A bottle fed kid should get NO MORE than 3 bottles of milk a day, spread evenly apart, MAX, now, (and if it were me I'd even start watering down the milk a little, too). And by the next week, he should be cut to 2 bottles of milk per day, so he'll be hungry and start making use of that adult food around him... Each week the volume of the liquid given is reduced gradually, and the kid gets less milk and more water in each bottle. Remember, milk is ONLY a bridge between birth and the kid's ability to start its adult diet. If he has access to fresh water in a bucket, a tiny bit of grain just to nibble on and get used to, and a handful of hay available as well, both fresh each day, and you stop filling him up with liquid all the time, he'll start looking around him for something to eat, his rumen can start adjusting to his adult diet and he'll move over to it ASAP.

I actually wean bottle babies by 2 months of age... And because their general management (parasite control, etc) is good, they look gorgeous and grow very well, trust me. I've had lots of permanent GCH's over the years (+ 2 ADGA Nat' CH Togg wins as well) to support what I'm telling you. Like so many of us nurturing mommy types, in my view it's possible that you're unintentionally 'killing him with kindness'. You can still love the little guy, carry him around and hug him, but give him a little space, too, even tho, as a mommy myself, I know it's tough!

Now here's the hard part. What you're describing (grinding teeth, not wanting bottle, etc) is the very first sign that he's moving into enterotoxemia. You're not alone with this... There have been probably 15 requests for help with this same problem within the past 2 weeks, just on this one list alone. All have been bottle fed by new 'mommies' such as yourself, and with very few exceptions, all were given milk replacer, and too much, too often. Very few kids have survived.

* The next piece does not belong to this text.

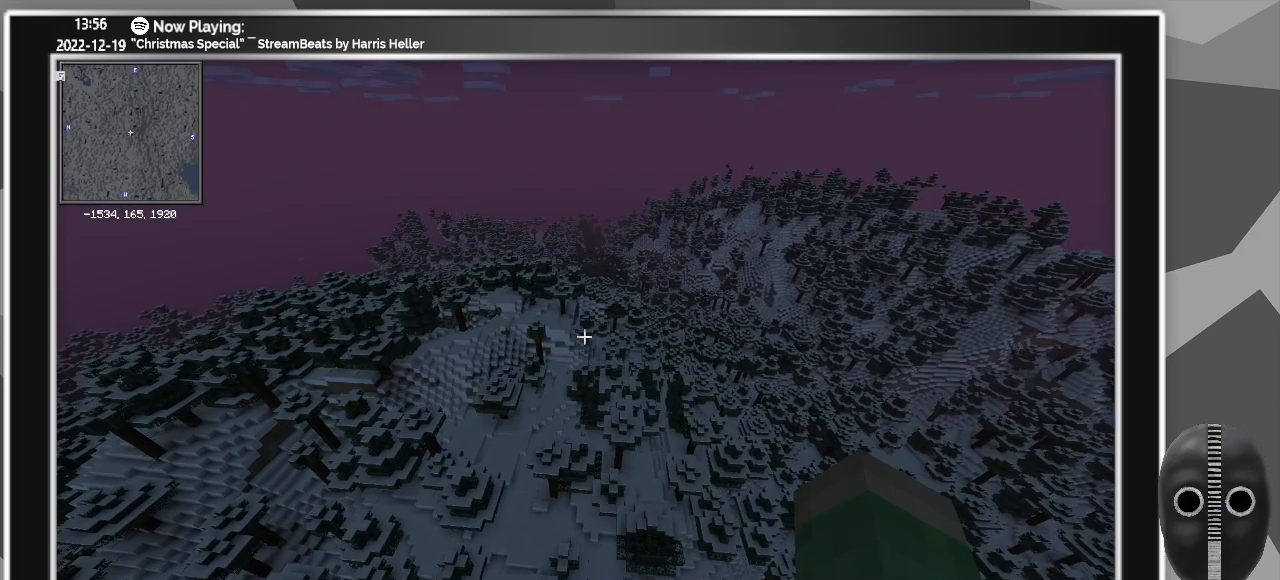
{"keys": ["d"], "mouse": [], "events": [[417, "w", "up"]]}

Without immediate treatment, within a couple of days from now he'll be dead. I'm not sure he's going to make it, because I suspect you're not going to have the meds necessary to repair the problem. But I'll give you the instructions here, in case you can get the meds.

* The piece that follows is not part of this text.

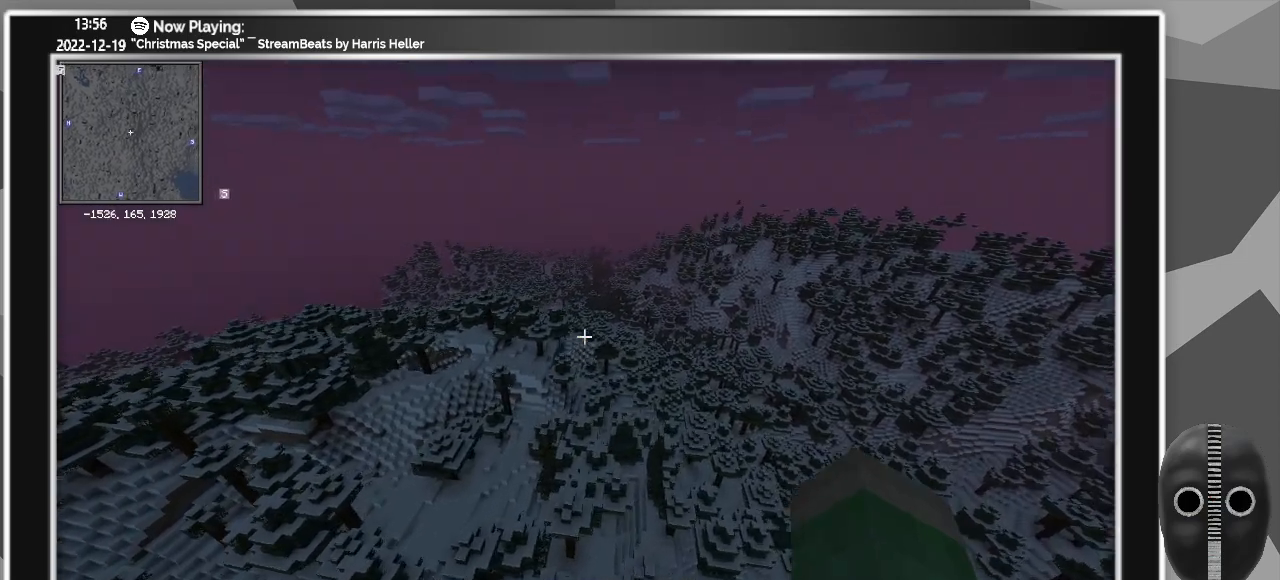
{"keys": ["c"], "mouse": [], "events": [[67, "d", "up"], [350, "c", "down"]]}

The most important thing you need to give the kid right now is Clostridium perfringens C&D Antitoxin (NOT toxoid!), to kill off the toxins that are developing in his gut right now while the milk replacer, undigested, is not moving thru him as it should. A small kid gets 20cc subcutaneously...That's more than the bottle indicates is the correct dosage for a small kid, but it does no harm (all it does is kill off entero toxins, period) and it's better to give too much than not enough. That must be continued every 12 hours until the kid is acting normally and is no longer grinding its teeth (an indication of pain). That could be only an injection or two, or repeated injections over a few days (depending on how quickly it was begun). And along with that it needs subcutaneous injections of Penicillin to kill the Clostridium perfringens bacterium itself (part of the natural gut bacteria in a goat) that causes enterotoxemia. The bacteria would normally be passed out continually, but the stopped up gut doesn't let that happen. The penicillin dose (at the rate of 5cc per 100 lbs, subcutaneously) should be doubled to 2X daily for at least a couple of days, and continued for 5 days minimum. Banamine should be given subcutaneously at the rate of 1cc per 100lbs, once a day as needed (but the first day it can be given 2X, 12 hours apart. It's anti-inflammatory (the gut is quite inflamed by all this), an excellent pain killer, and a temperature normalizer (good to know for other types of infections also). Additionally, the kid should be getting oral liquid Pepto bismol frequently, as much as can be gotten into it, to coat the intestinal walls and protect them from damage by the lethal entero toxins. Baking soda, given frequently, will prevent ruminal acidosis while this is all happening. Fortified B complex injectable is advisable as well, and while the kid is unable to eat it should be getting amino acids and electrolytes by tube (but no more than 2X daily!). Pedialyte can be substituted if no amino acids and electrolytes are available. And, last but not least, if BoSe is available the kid should be given a dose (1cc/40 lbs subcutaneously) of it daily for the first 3 days or so, to stimulate its immune response and allow it to help itself fight off the infection while you work on it from outside.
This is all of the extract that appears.